Я думаю, что таким истинно человеческим качеством может быть лишь наша разумность. А если это так, то священность каждой человеческой жизни связана с развитием и работой неокортекса. Чтобы считать данное существо человеком, мы не вправе требовать, чтобы новая кора была у него развита полностью, поскольку это происходит лишь спустя многие годы после рождения. Но, быть может, допустимо считать становлением человека тот момент, когда электроэнцефалограмма плода покажет, что новая кора начала функционировать. Некоторые соображения о том, когда именно наш мозг приобретает истинно человеческий характер, следуют из простейших наблюдений за развитием зародыша (рис. 19). В этой области пока еще было сделано немного, и мне кажется, что такие исследования могли бы сыграть важную роль в выработке взаимоприемлемого компромисса между противоборствующими сторонами в спорах о допустимости прерывания беременности. Вне сомнения, у разных зародышей первый сигнал ЭЭГ о начале работы новой коры будет появляться в разное время, и потому имеющее силу закона определение начала истинно человеческой жизни должно учитывать этот факт — иными словами, следует принять за основу самое раннее возможное проявление такой активности мозга. Вероятно, момент этот будет соответствовать концу первой или началу второй трети беременности. (Речь здесь идет лишь о том, что должно быть запрещено законом во всяком разумном обществе; тех же, кто считает, что уничтожение зародыша на еще более ранней стадии все равно является убийством, нельзя официальным образом принуждать к совершению такого аборта или к одобрению его.)

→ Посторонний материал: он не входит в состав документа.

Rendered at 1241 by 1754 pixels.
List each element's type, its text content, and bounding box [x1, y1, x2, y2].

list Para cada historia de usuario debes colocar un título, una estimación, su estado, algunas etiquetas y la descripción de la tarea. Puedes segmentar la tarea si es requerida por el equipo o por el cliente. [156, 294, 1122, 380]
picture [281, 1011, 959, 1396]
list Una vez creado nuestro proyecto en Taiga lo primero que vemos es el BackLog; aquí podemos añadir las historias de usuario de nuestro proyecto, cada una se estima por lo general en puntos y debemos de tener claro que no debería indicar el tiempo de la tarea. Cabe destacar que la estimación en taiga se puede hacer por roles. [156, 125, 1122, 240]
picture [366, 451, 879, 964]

Рис. 19. Эмбриональное развитие человеческого мозга: А — три недели беременности; В — семь недель; С — четыре месяца и D — новорожденный ребенок. Мозг зародыша, изображенный на рисунках А и В, сильно напоминает соответственно мозг рыбы и амфибии
Но последовательное применение подобных идей не должно содержать в себе человеческого шовинизма. Если существуют другие организмы, обладающие разумностью, сравнимой с той, что имеют умственно недоразвитые, но вполне оформившиеся человеческие существа, они должны подпадать под тот же запрет на уничтожение, что распространяется на человеческие зародыши в последней стадии их утробного развития. Поскольку имеются достаточно убедительные свидетельства о разумности дельфинов, китов и обезьян, я полагаю, что всякое последовательное применение моральных принципов, предложенных для решения вопросов об абортах, должно привести к запрещению — во всяком случае бездумного — уничтожения этих животных. Но окончательное решение дискуссии об абортах лежит, как мне кажется, в изучении момента начала работы неокортекса на самых ранних стадиях развития человека.

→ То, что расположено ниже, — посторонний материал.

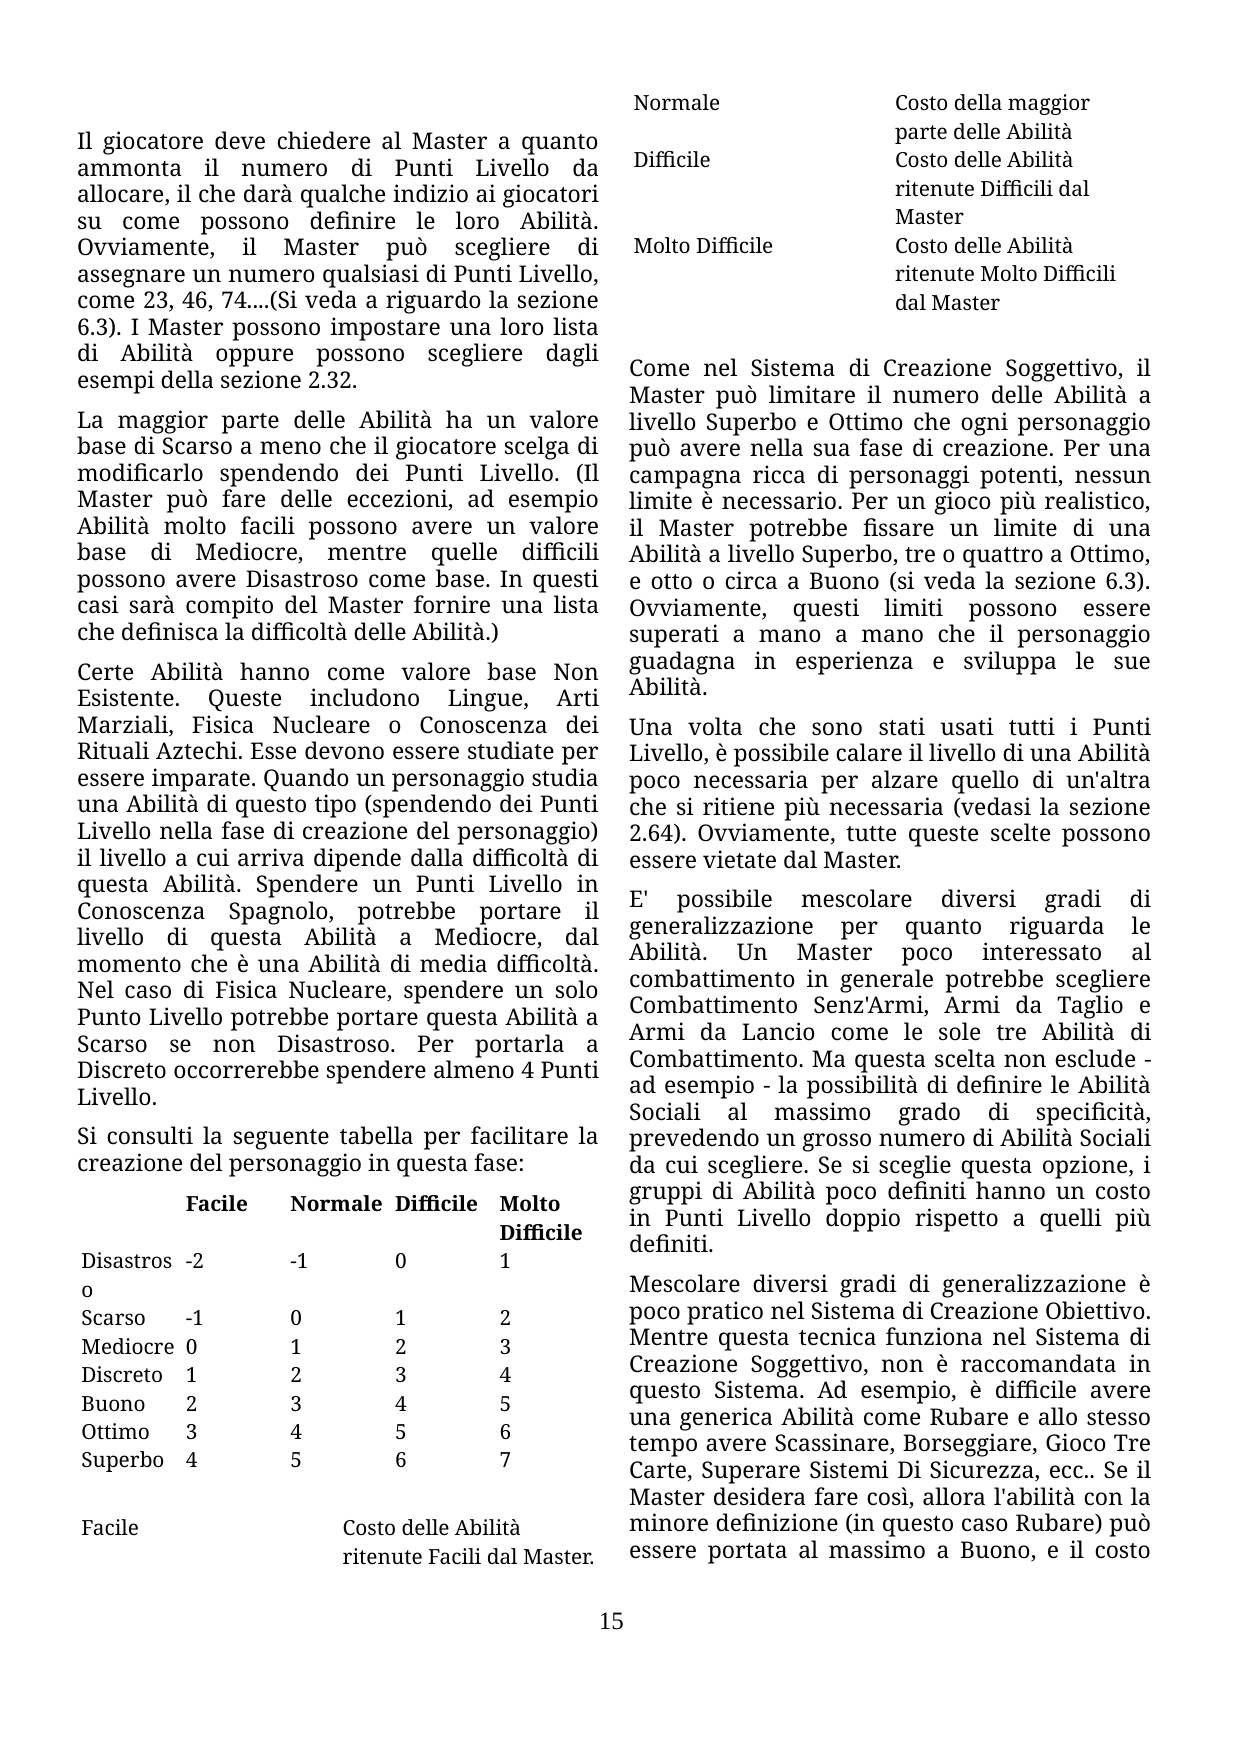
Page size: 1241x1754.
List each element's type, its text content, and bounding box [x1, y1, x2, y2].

table_cell 5 [495, 1389, 599, 1417]
text La maggior parte delle Abilità ha un valore base di Scarso a meno che il giocatore scelga di modificarlo spendendo dei Punti Livello. (Il Master può fare delle eccezioni, ad esempio Abilità molto facili possono avere un valore base di Mediocre, mentre quelle difficili possono avere Disastroso come base. In questi casi sarà compito del Master fornire una lista che definisca la difficoltà delle Abilità.) [77, 407, 599, 646]
table_cell 4 [181, 1446, 286, 1474]
table_cell 3 [286, 1389, 390, 1417]
table_cell 3 [181, 1417, 286, 1446]
table_header Molto Difficile [495, 1190, 599, 1246]
table_cell -1 [181, 1303, 286, 1332]
table_cell -1 [286, 1246, 390, 1303]
table_cell Molto Difficile [629, 231, 890, 316]
table_cell Discreto [77, 1360, 181, 1389]
table_cell 3 [495, 1332, 599, 1360]
table_cell 1 [181, 1360, 286, 1389]
table_cell Costo delle Abilità ritenute Difficili dal Master [890, 145, 1152, 231]
table_cell Buono [77, 1389, 181, 1417]
table_cell 0 [286, 1303, 390, 1332]
table_cell 0 [181, 1332, 286, 1360]
table_cell Scarso [77, 1303, 181, 1332]
table_cell Ottimo [77, 1417, 181, 1446]
text Si consulti la seguente tabella per facilitare la creazione del personaggio in questa fase: [77, 1123, 599, 1177]
table_cell Superbo [77, 1446, 181, 1474]
table_cell 2 [390, 1332, 495, 1360]
table_cell Difficile [629, 145, 890, 231]
table_cell -2 [181, 1246, 286, 1303]
text Come nel Sistema di Creazione Soggettivo, il Master può limitare il numero delle Abilità a livello Superbo e Ottimo che ogni personaggio può avere nella sua fase di creazione. Per una campagna ricca di personaggi potenti, nessun limite è necessario. Per un gioco più realistico, il Master potrebbe fissare un limite di una Abilità a livello Superbo, tre o quattro a Ottimo, e otto o circa a Buono (si veda la sezione 6.3). Ovviamente, questi limiti possono essere superati a mano a mano che il personaggio guadagna in esperienza e sviluppa le sue Abilità. [629, 356, 1152, 701]
table_cell 6 [495, 1417, 599, 1446]
table_cell 6 [390, 1446, 495, 1474]
text Una volta che sono stati usati tutti i Punti Livello, è possibile calare il livello di una Abilità poco necessaria per alzare quello di un'altra che si ritiene più necessaria (vedasi la sezione 2.64). Ovviamente, tutte queste scelte possono essere vietate dal Master. [629, 714, 1152, 873]
table_cell 0 [390, 1246, 495, 1303]
table_cell 5 [390, 1417, 495, 1446]
text E' possibile mescolare diversi gradi di generalizzazione per quanto riguarda le Abilità. Un Master poco interessato al combattimento in generale potrebbe scegliere Combattimento Senz'Armi, Armi da Taglio e Armi da Lancio come le sole tre Abilità di Combattimento. Ma questa scelta non esclude - ad esempio - la possibilità di definire le Abilità Sociali al massimo grado di specificità, prevedendo un grosso numero di Abilità Sociali da cui scegliere. Se si sceglie questa opzione, i gruppi di Abilità poco definiti hanno un costo in Punti Livello doppio rispetto a quelli più definiti. [629, 886, 1152, 1258]
table_cell 1 [390, 1303, 495, 1332]
text Certe Abilità hanno come valore base Non Esistente. Queste includono Lingue, Arti Marziali, Fisica Nucleare o Conoscenza dei Rituali Aztechi. Esse devono essere studiate per essere imparate. Quando un personaggio studia una Abilità di questo tipo (spendendo dei Punti Livello nella fase di creazione del personaggio) il livello a cui arriva dipende dalla difficoltà di questa Abilità. Spendere un Punti Livello in Conoscenza Spagnolo, potrebbe portare il livello di questa Abilità a Mediocre, dal momento che è una Abilità di media difficoltà. Nel caso di Fisica Nucleare, spendere un solo Punto Livello potrebbe portare questa Abilità a Scarso se non Disastroso. Per portarla a Discreto occorrerebbe spendere almeno 4 Punti Livello. [77, 659, 599, 1110]
table_cell Disastroso [77, 1246, 181, 1303]
table_header Costo delle Abilità ritenute Facili dal Master. [338, 1514, 599, 1570]
table_header Difficile [390, 1190, 495, 1246]
table_header Facile [181, 1190, 286, 1246]
table_cell Costo della maggior parte delle Abilità [890, 89, 1152, 145]
text Mescolare diversi gradi di generalizzazione è poco pratico nel Sistema di Creazione Obiettivo. Mentre questa tecnica funziona nel Sistema di Creazione Soggettivo, non è raccomandata in questo Sistema. Ad esempio, è difficile avere una generica Abilità come Rubare e allo stesso tempo avere Scassinare, Borseggiare, Gioco Tre Carte, Superare Sistemi Di Sicurezza, ecc.. Se il Master desidera fare così, allora l'abilità con la minore definizione (in questo caso Rubare) può essere portata al massimo a Buono, e il costo [629, 1271, 1152, 1563]
table_cell Costo delle Abilità ritenute Molto Difficili dal Master [890, 231, 1152, 316]
table_cell Normale [629, 89, 890, 145]
table_cell 4 [495, 1360, 599, 1389]
table_cell Mediocre [77, 1332, 181, 1360]
table_cell 5 [286, 1446, 390, 1474]
table_cell 4 [286, 1417, 390, 1446]
table_cell 2 [286, 1360, 390, 1389]
table_header Facile [77, 1514, 338, 1570]
table_header Normale [286, 1190, 390, 1246]
table_cell 7 [495, 1446, 599, 1474]
table_cell 1 [286, 1332, 390, 1360]
table_header [77, 1190, 181, 1246]
table_cell 1 [495, 1246, 599, 1303]
table_cell 3 [390, 1360, 495, 1389]
table_cell 2 [495, 1303, 599, 1332]
table_cell 2 [181, 1389, 286, 1417]
text Il giocatore deve chiedere al Master a quanto ammonta il numero di Punti Livello da allocare, il che darà qualche indizio ai giocatori su come possono definire le loro Abilità. Ovviamente, il Master può scegliere di assegnare un numero qualsiasi di Punti Livello, come 23, 46, 74....(Si veda a riguardo la sezione 6.3). I Master possono impostare una loro lista di Abilità oppure possono scegliere dagli esempi della sezione 2.32. [77, 128, 599, 394]
table_cell 4 [390, 1389, 495, 1417]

Что же можно сказать о грядущей эволюции человеческого мозга? Существует большое и увеличивающееся число свидетельств того, что многие формы умственных расстройств являются результатом химических или наследственных повреждений мозга. Поскольку многие умственные заболевания имеют одинаковые симптомы, причины их возникновения тоже могут быть одинаковыми, и, стало быть, лечить их можно тоже одинаковыми средствами.

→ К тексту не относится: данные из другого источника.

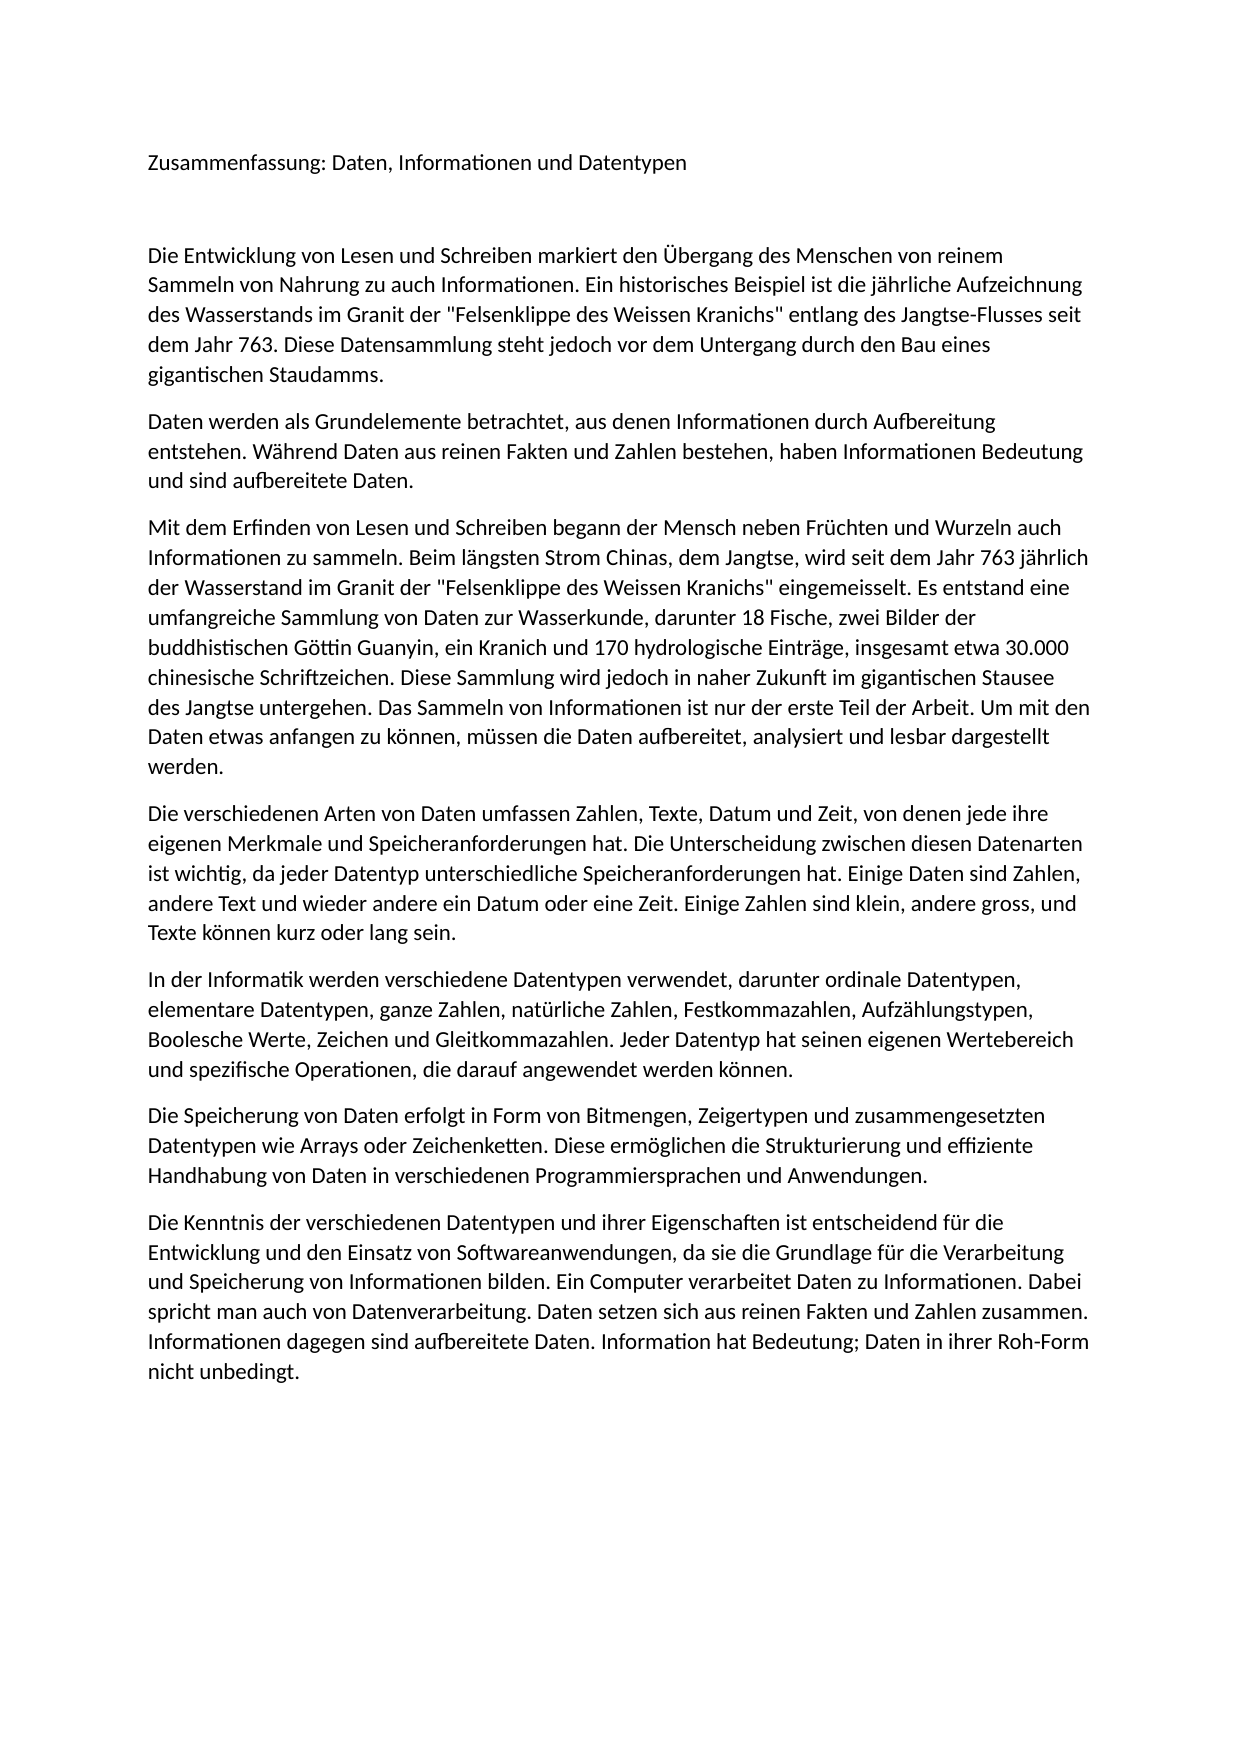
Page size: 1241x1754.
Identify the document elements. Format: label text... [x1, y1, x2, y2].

Известный своими пионерскими исследованиями английский невролог Хаглингс Джексон писал: «Познайте сны, и вы познаете безумие». Люди, страдающие жестокой бессонницей, часто подвержены дневным галлюцинациям. Шизофрения нередко сопровождается расстройством ночного сна, но не известно, есть ли это причина заболевания или его следствие. В шизофрении более всего поражает, насколько несчастны те, кто ею страдает, в каком отчаянии они обычно пребывают. Может быть, шизофрения — это то, что случается, когда драконы перестают быть надежно прикованными к ночи, когда они разрывают оковы левого полушария и вырываются на дневной свет? Другие заболевания, вероятно, являются результатом повреждений функций правого полушария. У больных, страдающих неврозом навязчивых состояний, крайне редко бывают интуитивные озарения.
В середине шестидесятых годов нашего века Лестер Гринспун и его коллеги из Гарвардской медицинской школы провели серию экспериментов, в которых участвовала и контрольная группа больных, чтобы выявить относительную эффективность различных терапевтических средств при лечении шизофрении. Поскольку Гринспун и его коллеги — психиатры, их естественные пристрастия, если таковые у них были, лежали в сфере использования словесного внушения, а не фармакологии. Но, к своему удивлению, они обнаружили, что недавно полученный транквилизатор тиоридазин (один из группы примерно одинаково эффективных противопсихотических препаратов, известных под названием фенотиазинов) сильно облегчает течение болезни, если не излечивает ее совсем; выяснилось, что один лишь тиоридазин, по свидетельству пациентов, их родственников и врачей, так же действен, как тиоридазин плюс психотерапия. Единодушие экспериментаторов перед лицом такого неожиданного открытия поистине поразительно. (Трудно вообразить эксперимент, способный убедить ведущих представителей тех или иных политических или религиозных взглядов в превосходстве концепций их оппонентов.)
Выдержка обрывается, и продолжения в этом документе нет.